Pour maintenir une forme de proximité et pour prévenir le développement de « déserts météorologiques », dix référents territoriaux ont été créés en 2020. Cette initiative est intéressante et devra faire l'objet d'une évaluation.

Les nouveaux « référents territoriaux » de Météo-France

Dix référents territoriaux ont été créés en 2020 avec l'objectif de consolider le lien de Météo-France avec les territoires dans les zones éloignées des centres météo inter-régionaux (CMIR). Ils ont vocation à représenter l'établissement dans toutes ses missions, en dehors de l'appui opérationnel à la gestion de crise et agissent de façon à faciliter les relations directes de l'établissement avec les acteurs du territoire. Ils communiquent et diffusent la connaissance sur l'ensemble des missions de Météo-France et plus particulièrement sur le thème du changement climatique

Leur localisation a été définie de manière à optimiser la proximité géographique auprès de ces acteurs, en complémentarité avec la localisation géographique des sièges des CMIR. Les localisations retenues sont Albi, Ajaccio, Bourges, Clermont-Ferrand, Dijon, Limoges, Metz, Nantes, Nîmes et Rouen.

Ces référents territoriaux, rattachés aux directeurs des directions interrégionales, sont chargés de faciliter les relations directes et régulières avec les préfectures, les DREAL, les DRAF, DDT(M), les agences de l'eau, les ARS, les associations agréées de surveillance de la qualité de l'air (AASQA) ainsi que les collectivités et plus largement les structures engagées dans des actions en matière de changement climatique (chambres d'agriculture, chambres des métiers, établissements d'enseignement, etc.).

Source : réponses de Météo-France au questionnaire du rapporteur spécial

Il convient de veiller à ce que les restructurations de l'organisation territoriale de l'opérateur ne conduisent pas à fragiliser la chaîne d'alerte au niveau local. L'opérateur doit rester en mesure d'interagir de manière régulière avec les services de l'État à l'échelle locale.

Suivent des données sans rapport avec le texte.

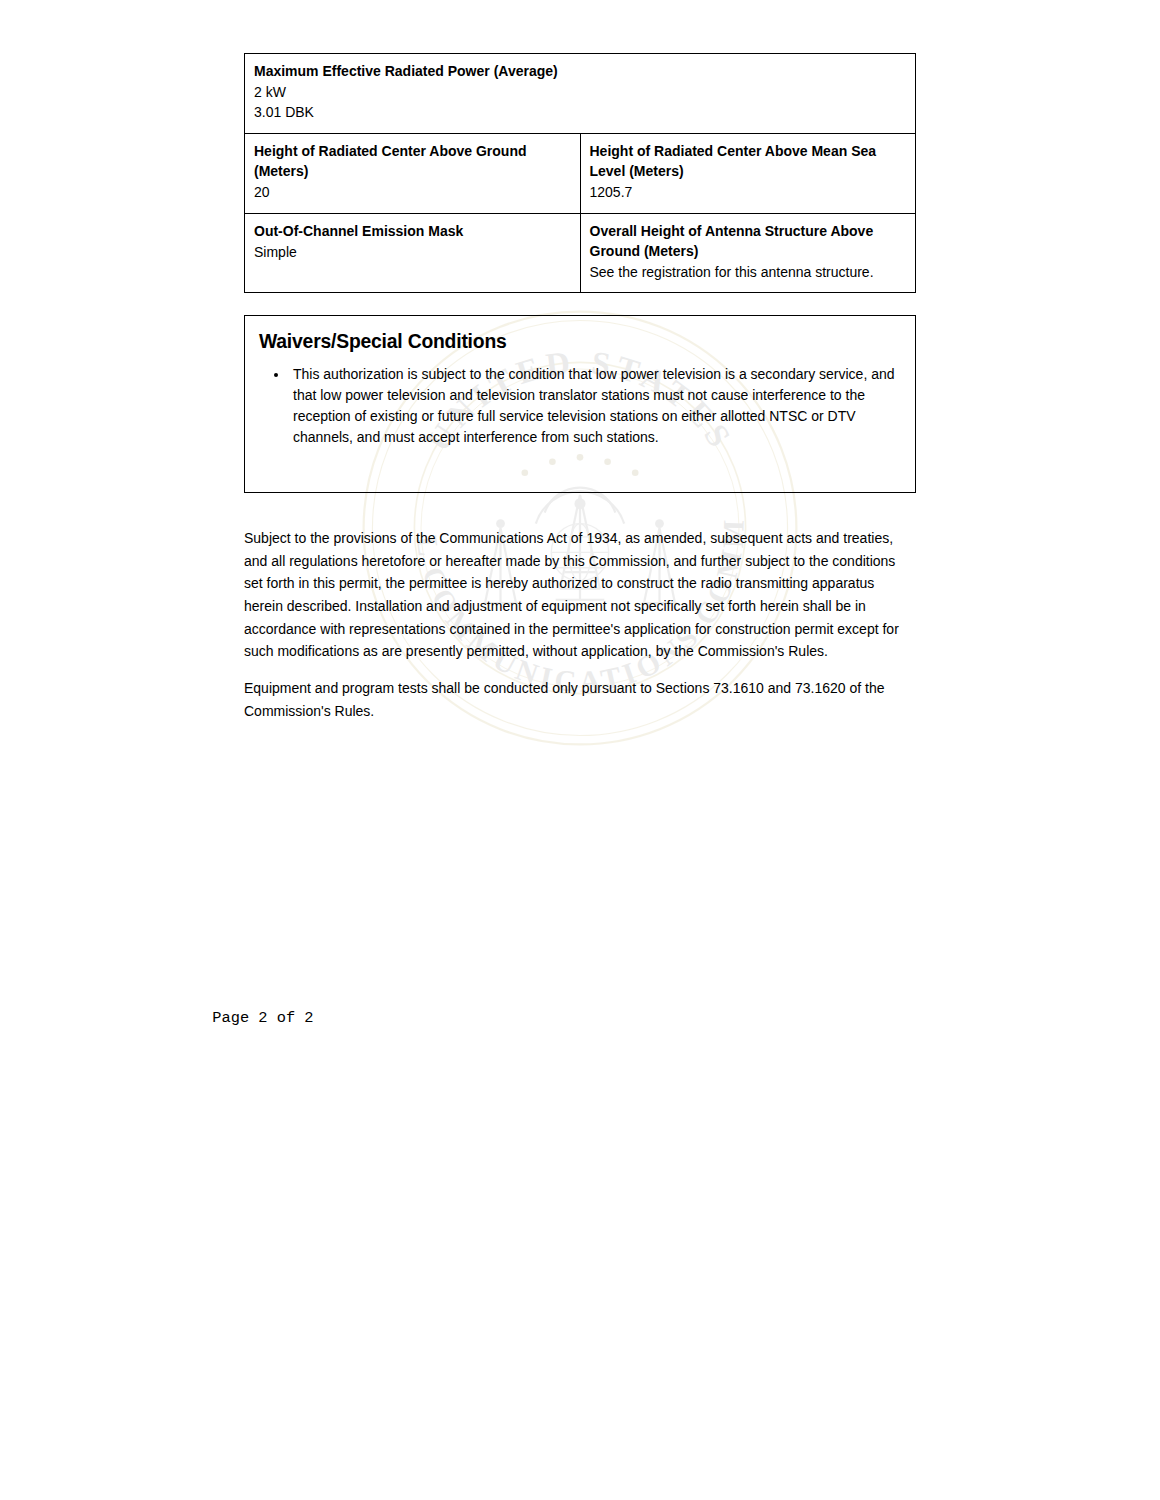UNITED STATES FEDERAL COMMUNICATIONS COMMISSION
| Maximum Effective Radiated Power (Average) 2 kW 3.01 DBK |
| Height of Radiated Center Above Ground (Meters) 20 | Height of Radiated Center Above Mean Sea Level (Meters) 1205.7 |
| Out-Of-Channel Emission Mask Simple | Overall Height of Antenna Structure Above Ground (Meters) See the registration for this antenna structure. |
Waivers/Special Conditions
This authorization is subject to the condition that low power television is a secondary service, and that low power television and television translator stations must not cause interference to the reception of existing or future full service television stations on either allotted NTSC or DTV channels, and must accept interference from such stations.
Subject to the provisions of the Communications Act of 1934, as amended, subsequent acts and treaties, and all regulations heretofore or hereafter made by this Commission, and further subject to the conditions set forth in this permit, the permittee is hereby authorized to construct the radio transmitting apparatus herein described. Installation and adjustment of equipment not specifically set forth herein shall be in accordance with representations contained in the permittee's application for construction permit except for such modifications as are presently permitted, without application, by the Commission's Rules.
Equipment and program tests shall be conducted only pursuant to Sections 73.1610 and 73.1620 of the Commission's Rules.
Page 2 of 2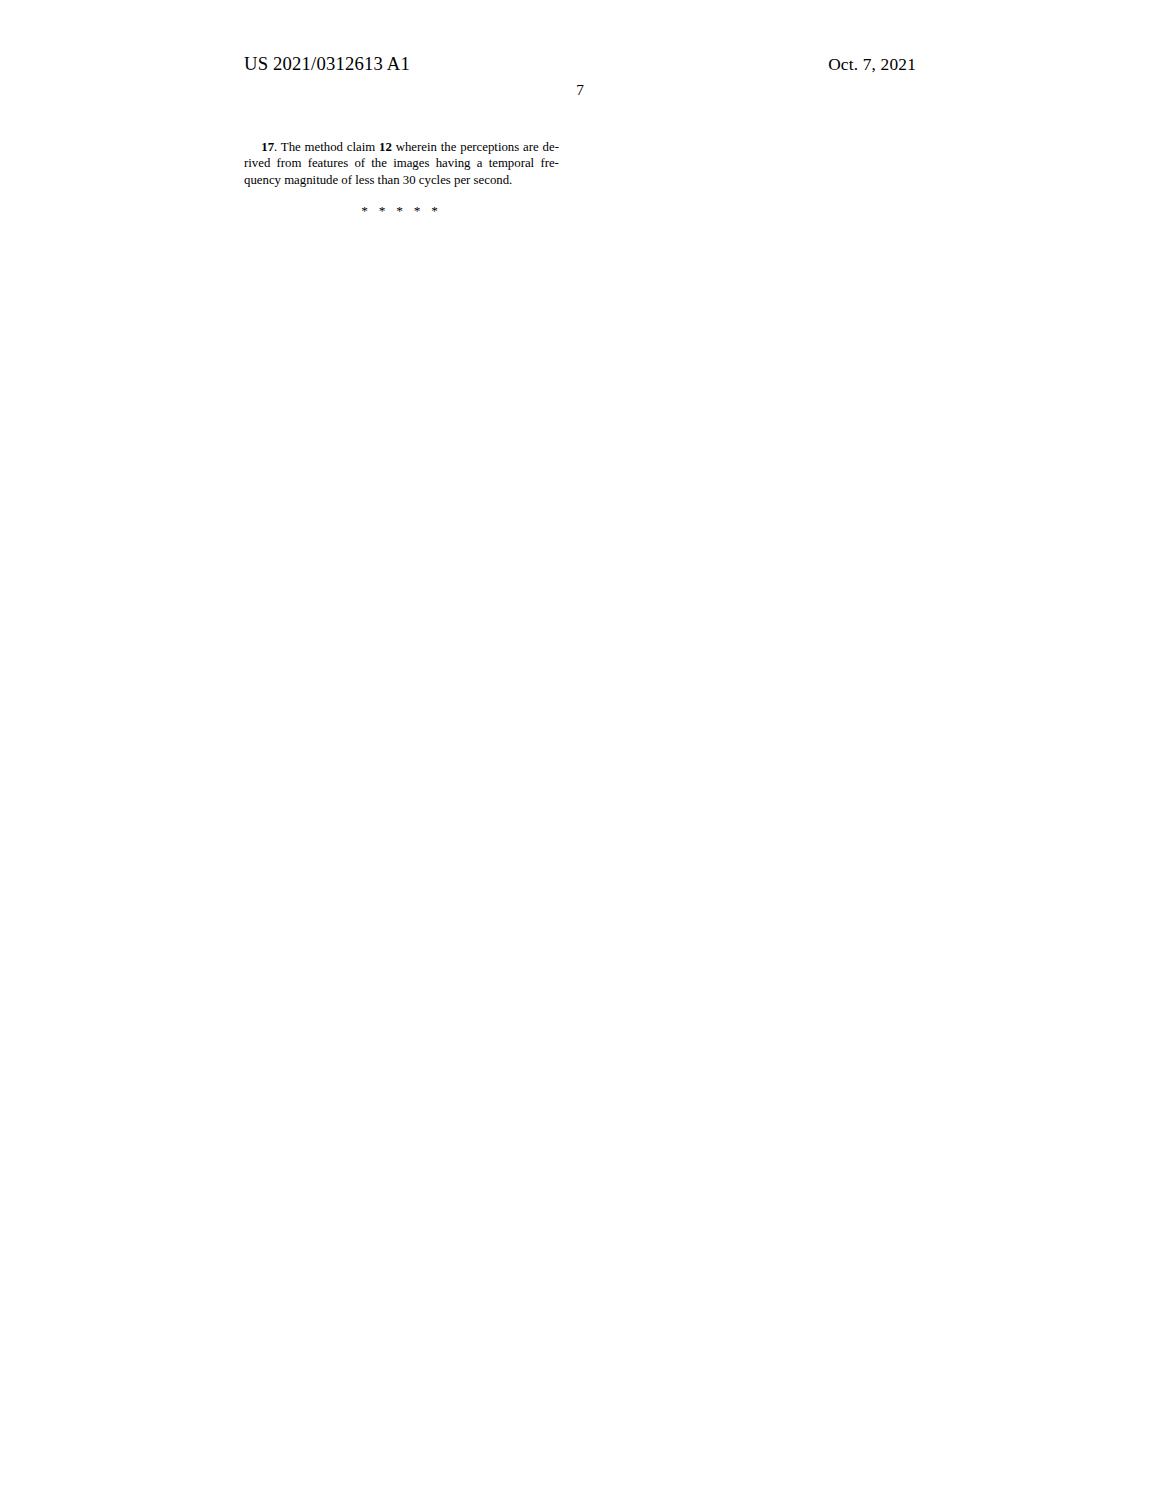US 2021/0312613 A1
Oct. 7, 2021
7
17. The method claim 12 wherein the perceptions are derived from features of the images having a temporal frequency magnitude of less than 30 cycles per second.
* * * * *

Les conséquences des dérèglements climatiques sur la survenance de phénomènes climatiques extrêmes vont mettre sous tension le dispositif de vigilance et la chaîne de prévention et de gestion des risques météorologiques. Aussi, compte-tenu des restructurations d'ampleur déjà réalisées ou programmées et pour garantir la préservation de ces dispositifs essentiels à la sécurité des personnes et des biens, il apparaît raisonnable d'interrompre le cycle des restructurations du réseau territorial de l'opérateur pour le stabiliser dans son organisation cible prévue à l'horizon 2022.